Since 2005, Woods has made several on-stage appearances at the annual Whitsun weekend Fiery Tongues literary festival, held in the artists colony village of Ruigoord, near Amsterdam. In May 2015 he was presented with the Ruigoord Trophy, making him only the third non-Dutch person to be so honored.
In July 2009, Woods attended a major Burroughs symposium in Paris, NakedLunch@50, where he delivered his homage to Burroughs entitled "Thank God You're Not Eddie Woods!" and also participated in a special tribute to the old Beat Hotel at 9 rue Gît-le-Cœur, together with Jean-Jacques Lebel, the poet Nina Zivancevic, Scottish artist Elliot Rudie, and others.

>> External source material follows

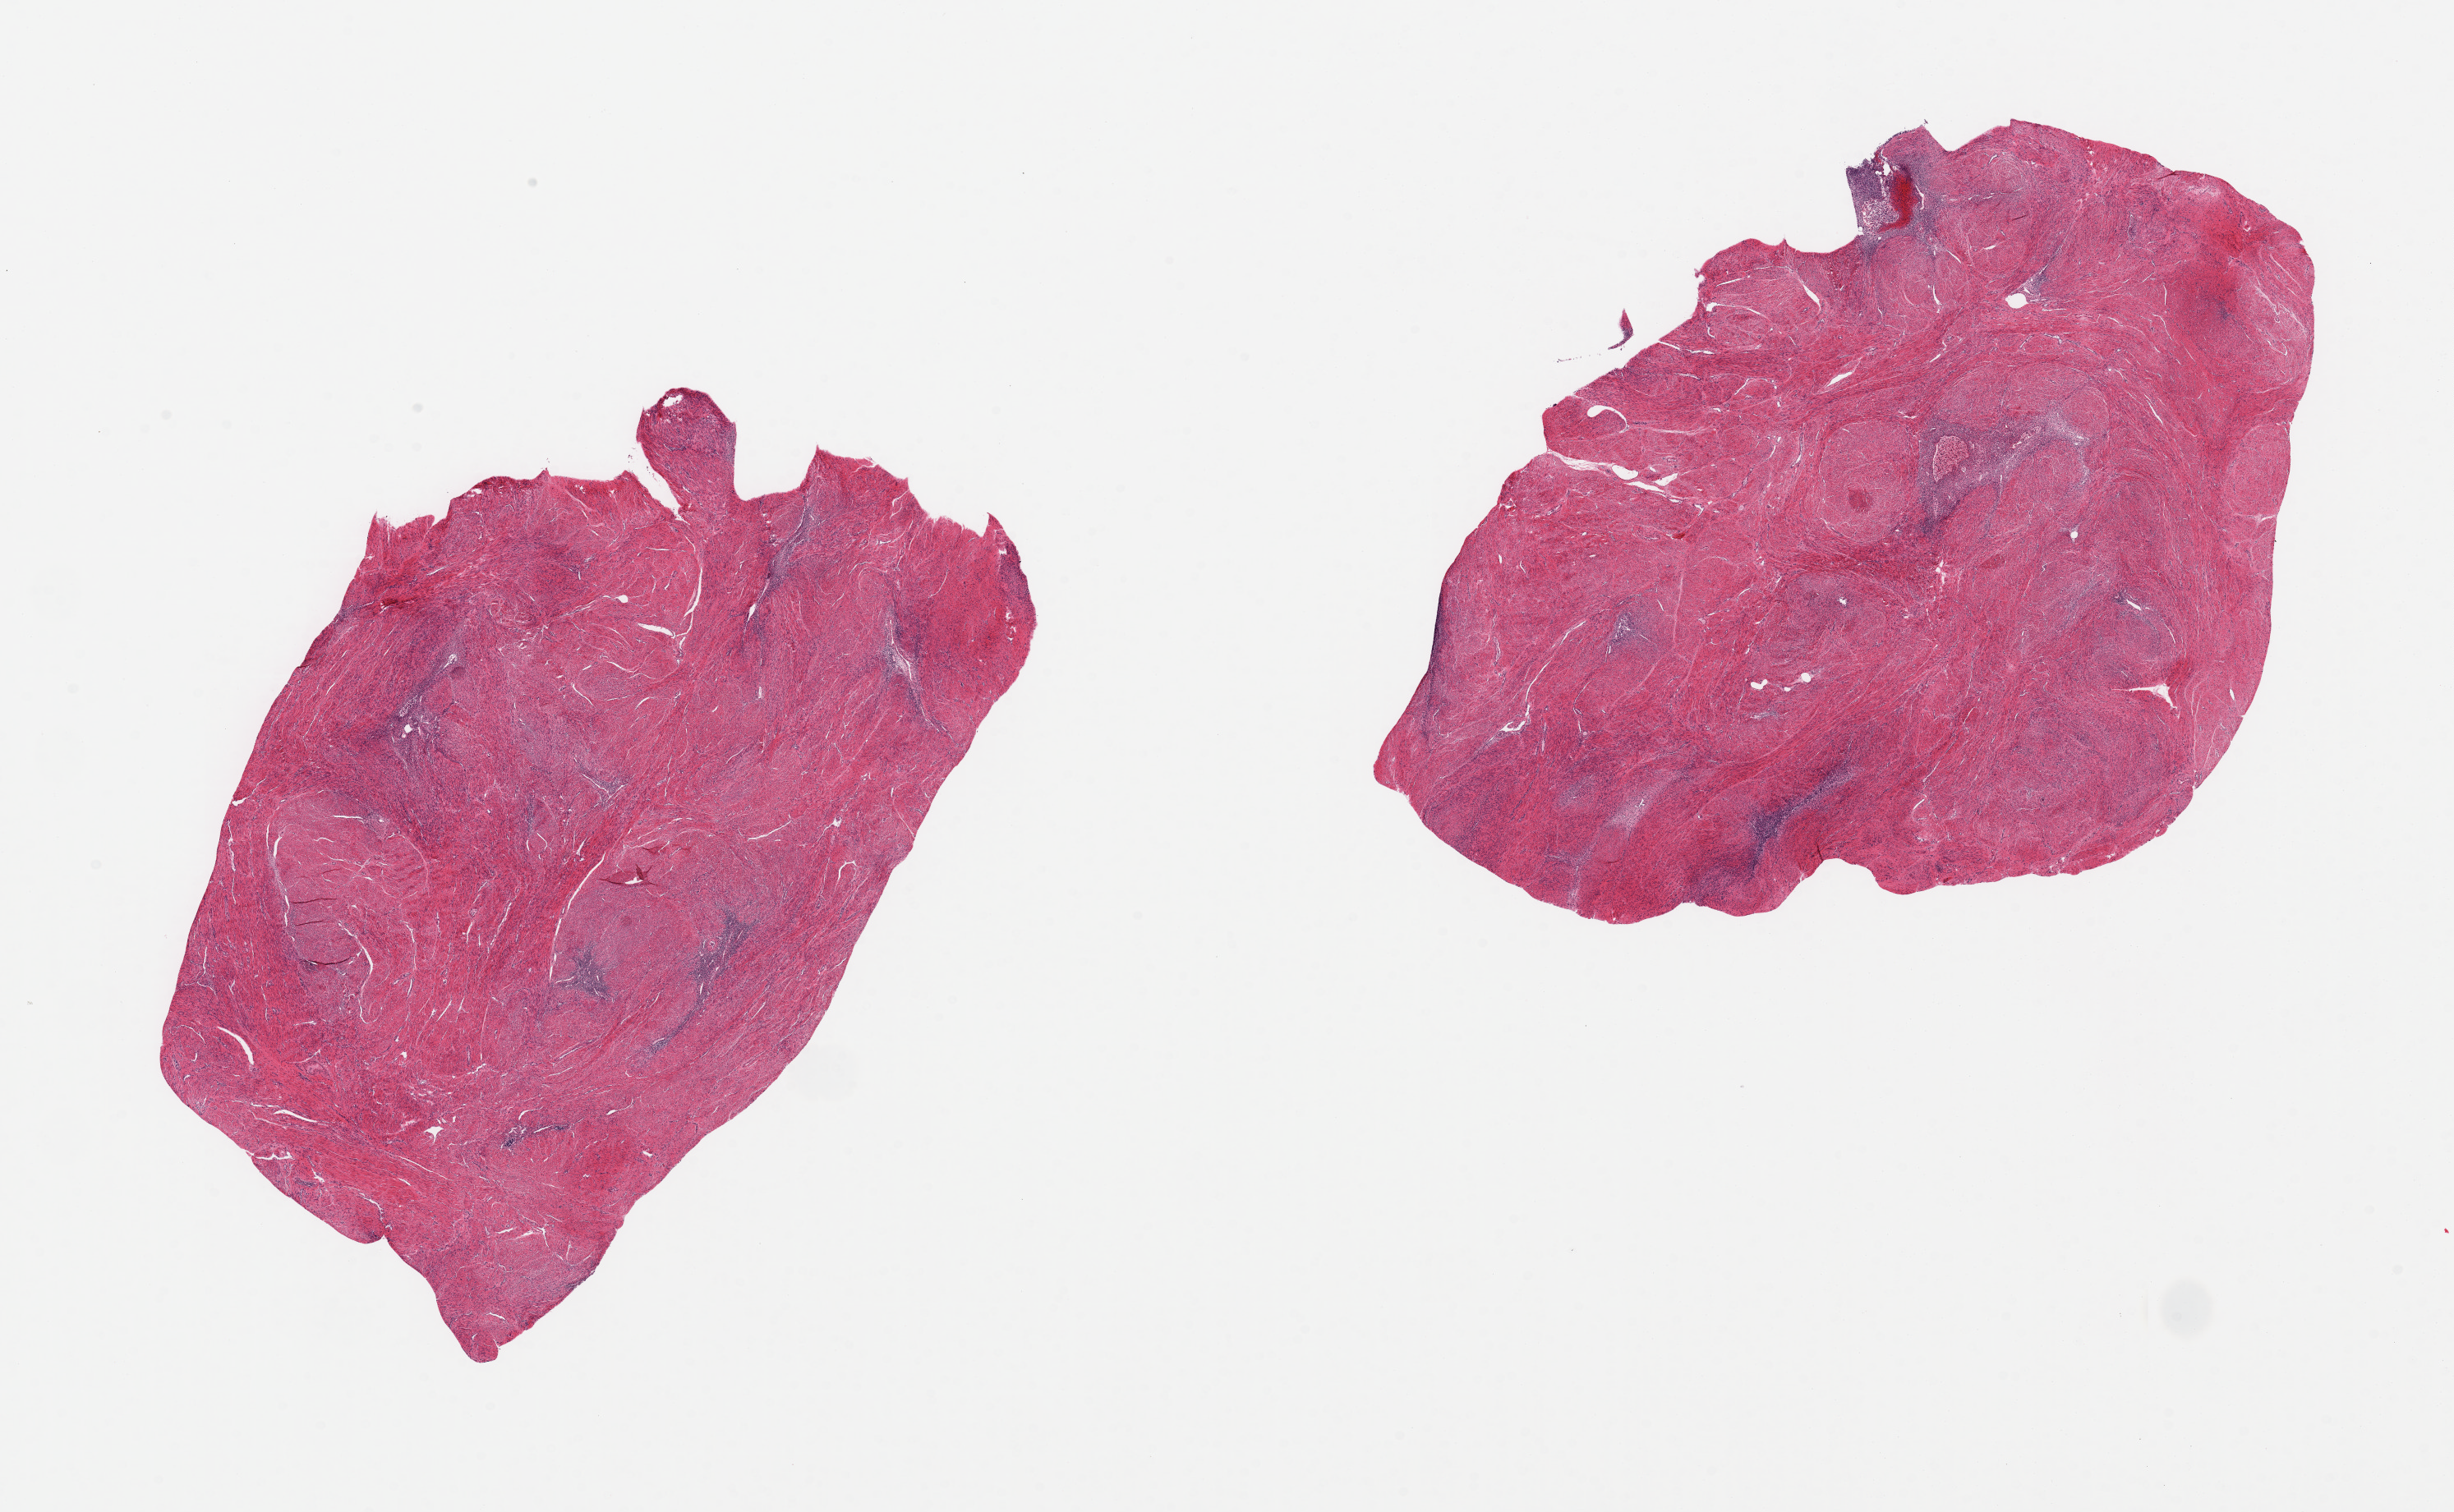
Digitized haematoxylin and eosin-stained section, low-resolution overview of the scanned area, about 23.6 x 14.6 mm, PAXgene-fixed paraffin-embedded (PFPE) section, sampled site (target tissue): uterus, tissue donor sample.
Review note (as recorded): 2 pieces, mainly myometrium, foci of of autolyzed adenomyosis.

In December 2011, Sloow Tapes (Stekene, Belgium) released the Eddie Woods spoken-word audio cassette The Faerie Princess & Other Poems.
And in September 2013, Inkblot Publications (Providence, Rhode Island) published Tennessee Williams in Bangkok, Eddie Woods' memoir of his time (early 1970s) in Thailand and Singapore. A Kindle edition of the same book was published by Barncott Press (London) in August 2014. This was followed in December 2014 by a Dutch-language edition entitled Bangkok Confidential, published by SpeakEasy (Amsterdam, Netherlands).
In February 2014, Barncott Press (London) published Woods' collection of short fiction entitled Smugglers Train & Other Stories.
Also in February 2014, a Yarre Stooker film based on the Eddie Woods poem "Mary" and starring Win Harms in the title role was released online. The film is entitled Mary
In February 2017, Moloko+ (Schönebeck, Germany) published the Eddie Woods book Smugglers Train, a collection of 19 poems in the original English and six prose pieces as translated into German by Pociao (Sylvia de Hollanda).
Then in December 2021, while sticking to Woods' original title, Moloko+ (Moloko Print) published a German edition of Tennessee Williams in Bangkok (translation by Pociao and Roberto de Hollanda).
The Eddie Woods Archive was acquired by Stanford University in 2003, after he and the writer/radio disc jockey Bart Plantenga had worked for five years assembling it (with Woods regularly shuttling back and forth from England specifically for that purpose). [8] Further material was added in late 2007 (the Jenny Brookes file), and again in early 2020 (several dozen assorted files).
"Ed Woods? / I call him the Gingko / slender and strange..." Ira Cohen. From his poem Honorable Discharge.
"Slim behind the desk, only a rush of hair / eddie woods, he's got the goods..." Mel Clay, Ira Cohen, Ronald Sauer. From their Eddie Woods Memorial Poem.
"It would have been a much colder world without your poetry." Plamen Arnaudov, poet, former New Delta Review poetry editor and Exquisite Corpse editorial assistant.
"Because it will not be content with a conventional language of expression, a profound love will produce a profound poetry, and it is precisely such poetry which Eddie Woods has achieved." Richard Livermore, editor of Chanticleer Magazine (Edinburgh, Scotland), in his review of Tsunami of Love: A Poems Cycle.